Could you rewrite the part of the records below that opens with the line containing "MYSTERY OF TRANCES Vol 1" and runs through the end of the records as a Markdown table with the columns Row and Line, numbering each row and leaving out blank lines and the pictures?

━━━━━ Supplied material ━━━━━

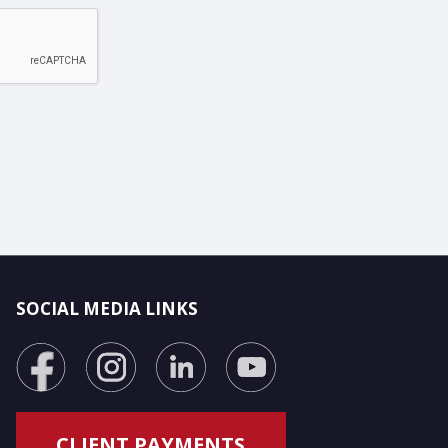
SOCIAL MEDIA LINKS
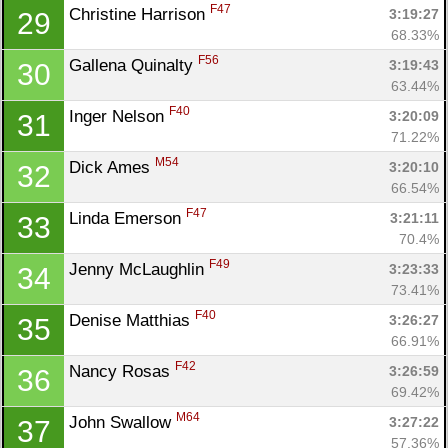
F47
Christine Harrison 
3:19:27
29
68.33%
F56
Gallena Quinalty 
3:19:43
30
63.44%
F40
Inger Nelson 
3:20:09
31
71.22%
M54
Dick Ames 
3:20:10
32
66.54%
F47
Linda Emerson 
3:21:11
33
70.4%
F49
Jenny McLaughlin 
3:23:33
34
73.41%
F40
Denise Matthias 
3:26:27
35
66.91%
F42
Nancy Rosas 
3:26:59
36
69.42%
M64
John Swallow 
3:27:22
37
57.36%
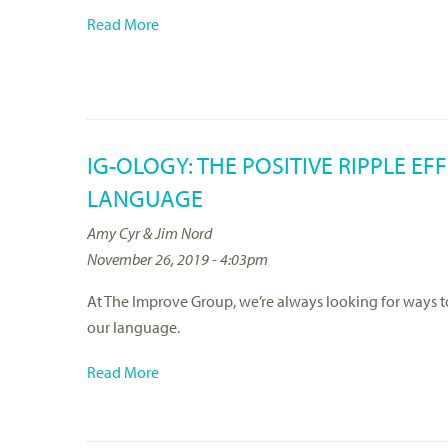
Read More
IG-OLOGY: THE POSITIVE RIPPLE E
LANGUAGE
Amy Cyr & Jim Nord
November 26, 2019 - 4:03pm
At The Improve Group, we’re always looking for ways 
our language.
Read More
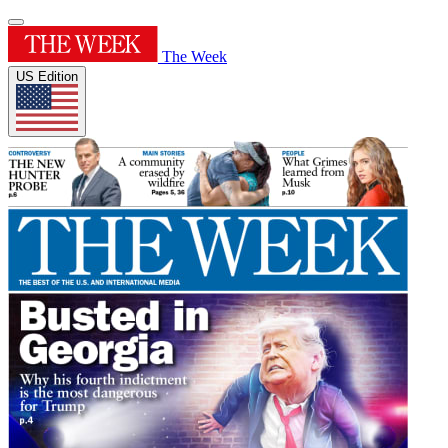
The Week
US Edition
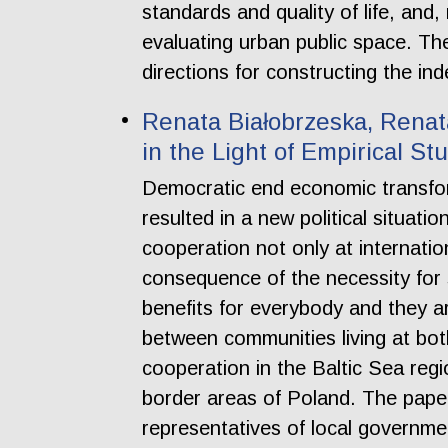
standards and quality of life, and
evaluating urban public space. The
directions for constructing the i
Renata Białobrzeska, Renata
in the Light of Empirical St
Democratic end economic transfor
resulted in a new political situat
cooperation not only at internation
consequence of the necessity for 
benefits for everybody and they ar
between communities living at bot
cooperation in the Baltic Sea regi
border areas of Poland. The paper
representatives of local governme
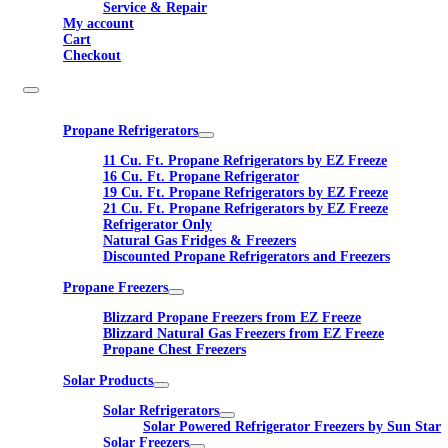
Service & Repair
My account
Cart
Checkout
Propane Refrigerators
11 Cu. Ft. Propane Refrigerators by EZ Freeze
16 Cu. Ft. Propane Refrigerator
19 Cu. Ft. Propane Refrigerators by EZ Freeze
21 Cu. Ft. Propane Refrigerators by EZ Freeze
Refrigerator Only
Natural Gas Fridges & Freezers
Discounted Propane Refrigerators and Freezers
Propane Freezers
Blizzard Propane Freezers from EZ Freeze
Blizzard Natural Gas Freezers from EZ Freeze
Propane Chest Freezers
Solar Products
Solar Refrigerators
Solar Powered Refrigerator Freezers by Sun Star
Solar Freezers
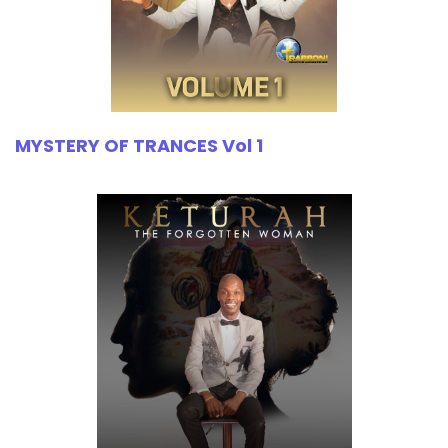
MYSTERY OF TRANCES Vol 1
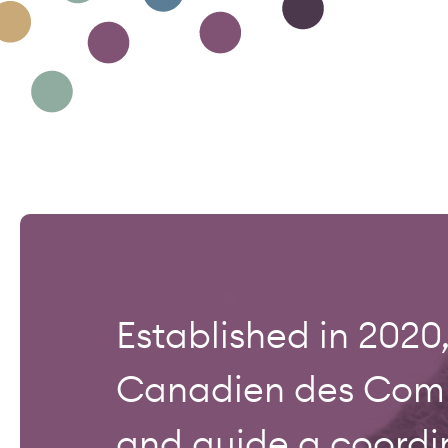
Established in 202
Canadien des Commo
and guide a coordi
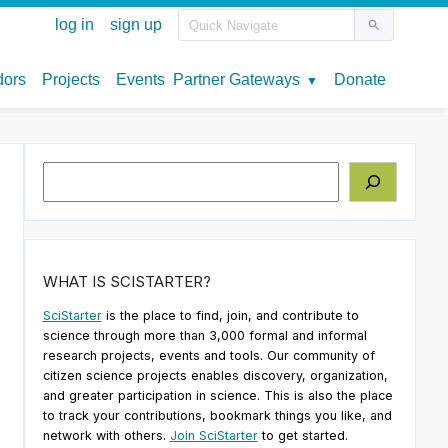
Search
WHAT IS SCISTARTER?
SciStarter
is the place to find, join, and contribute to
science through more than 3,000 formal and informal
research projects, events and tools. Our community of
citizen science projects enables discovery, organization,
and greater participation in science. This is also the place
to track your contributions, bookmark things you like, and
network with others.
Join SciStarter
to get started.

━━━━━

» Finished task:
| Row | Line |
|---|---|
| 1 | MYSTERY OF TRANCES Vol 1 |
| 2 | Established in 202 |
| 3 | Canadien des Commo |
| 4 | and guide a coordi |
| 5 | Search |
| 6 | WHAT IS SCISTARTER? |
| 7 | SciStarter |
| 8 | is the place to find, join, and contribute to |
| 9 | science through more than 3,000 formal and informal |
| 10 | research projects, events and tools. Our community of |
| 11 | citizen science projects enables discovery, organization, |
| 12 | and greater participation in science. This is also the place |
| 13 | to track your contributions, bookmark things you like, and |
| 14 | network with others. |
| 15 | Join SciStarter |
| 16 | to get started. |